Eu não costumo beber, mas dadas as circunstâncias, não sei que mais fazer. Peço mais uma rodada e olho em volta. Ele foi o primeiro que me chamou a atenção. Estava a olhar directamente para mim, com os seus olhos verdes.
- Dia difícil? – Pergunta, dando um golo no seu whisky.
- Sim… Mas nada que não se arranje. – Respondo.
- Mmm… Isso é o que costumam dizer… Até começarem a beber. – Replica.
- Vejo que também estás ocupado com o álcool. – Defendo.
- Não, apenas estou a beber um copo antes de ir para casa. – Argumenta.
- Sozinho? – Interrogo.
- Depende.
- De quê?
- Se levo ou não companhia. – Diz, convidativamente, pousando uma nota de cinco no balcão e levantando-se.
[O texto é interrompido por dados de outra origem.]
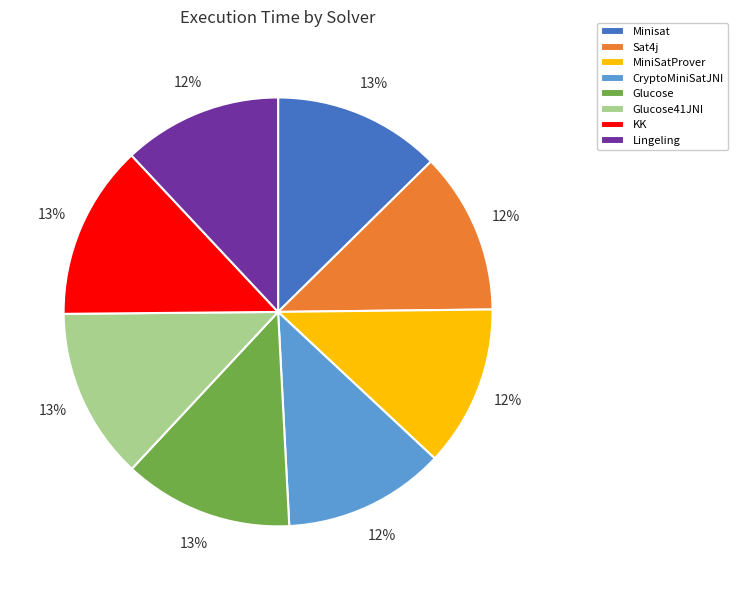

How many slices are in this pie chart?

8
Ele dirige-se para a porta. O meu cérebro trabalha a cem à hora. Nunca tinha feito aquilo. Ir para casa com um estranho. Claramente ele fizera um convite. E claramente estava interessado em mim. Mas isso não faria de mim um estereótipo que eu abomino? Não é o meu dia, mas não estou assim tão desesperado. Ele desaparece no escuro da noite. Provavelmente nunca voltarei a ver aqueles olhos verdes. Os olhos dele ficaram-me na memória. E o seu sotaque… O seu francês é fluente, mas percebia-se que não era um falante nativo por causa da velocidade com que fala. Os franceses falam muito depressa, o que torna um bocado difícil de os estrangeiros acompanharem o ritmo.
Passo uma semana desde que o meu pai me pôs na rua. Estou a olhar em volta, para o meu novo apartamento. É do tamanho do meu quarto na Grande Maison. Não… É metade do tamanho do meu quarto da Grande Maison. Mas é uma casa. Precária, mas é uma casa. E é minha, por isso, ninguém ma pode tirar. Não tem uma vista fantástica, mas não posso ser demasiado selectivo. Fecho a porta e tranco-a. É um bairro duvidoso. Olho para o corredor. Estou prestes a dirigir-me para as escadas quando oiço uma voz familiar.
- Afinal sempre trouxe companhia para casa… - Comenta o homem do bar da outra noite.
- Oh… Moras aqui?
- Não, vim só ver como estava a minha casa. – Responde, sarcasticamente.
- Sentido de humor… Gosto disso… Sou o Richard. Ric para os amigos.
- Sou o Miguel. Miguel para os amigos. – Replica.
- Ah, então és estrangeiro, como eu pensei. – Comento.
- Sim. Português.
- Oh, o país do vinho do Porto. – Digo, sorrindo.
Pareço uma criança que acabou de acertar numa pergunta feita pela professora. Mas acho q ele fica surpreendido, porque me sorri. Ele segue o seu caminho e eu ainda fico ali durante um pouco, a divagar.